Another inadvertent compensation is that typically patients surprisingly do not want to sound abnormal during an examination, even though that the raison d’être for their office visit. This is particularly true for singers. They often convince themselves that abnormal vocal sounds are the results of poor technique. In order to avoid audible impairments in their upper vocal range they increase their subglottic pressure and consequently their volume. Small gaps, small elevations and minor stiffness are overcome with increased subglottic pressure. By eliciting from the patient low-volume sound production, smaller vocal impairments can be visually discovered during the examination.
Higher volumes can augment neurologic and muscular weakness visual findings by causing the weakened vocal cord to vibrate abnormally. A non-tense thyroarytenoid muscle will flutter, break up into two or more oscillatory segments and oscillate lateral to its axis with an infinite open phase.
- Highlights vocal margin
- Augments stiffness
- Highlights weakness
- Typically removes compensation
- From superior laryngeal nerve (cricothyroid muscle)
- Highlights gaps
- Highlights stiffness
- Highlights elevations
- Highlights weakness
Monitoring the vocal cords closely during quiet respiration can detail subtle neurologic findings. Fasciculations are often noticed during quiet breathing when the larynx is relatively still. These can be seen on the arytenoid relatively easily. They are also visualized within the laryngeal ventricle on the superior surface of the vocal cord in a denervated thyroarytenoid muscle.
The timing of abduction and adduction are also well assessed during quiet respiration. During expiration, partial adduction typically occurs and during inspiration, partial abduction occurs. The degree of abduction and adduction should be symmetric. With acute denervation the degree of motion is less on the injured side. Later, as varying degrees of synkinetic reinnervation occur, the timing of motion can become asymmetric. Additionally, with synkinetic reinnervation, the resting position of the vocal process on the inside becomes more medial.
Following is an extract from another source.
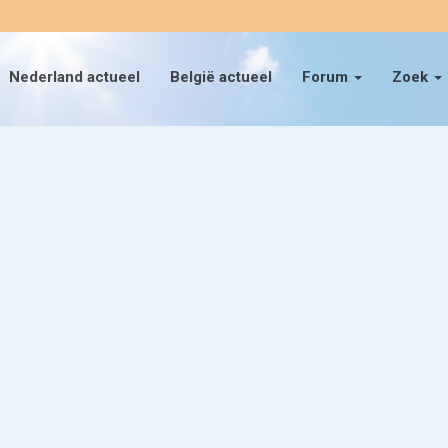
Nederland actueel
België actueel
Forum
Zoek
Height differences can really only be appreciated well when the flexible endoscope is placed between the arytenoids, nearly parallel to the axis of vocal cords. From the same posterior view, oriented along the axis of the vocal folds, the mass of each thyroarytenoid muscle can be compared. Sniffing augments abduction, lengthening the vocal cords while they are pulled further apart than during quiet inspiration and an atrophic vocal cord will thin even further.
When you have the money; spend it for the new high technology. When you don’t; use what you have, better.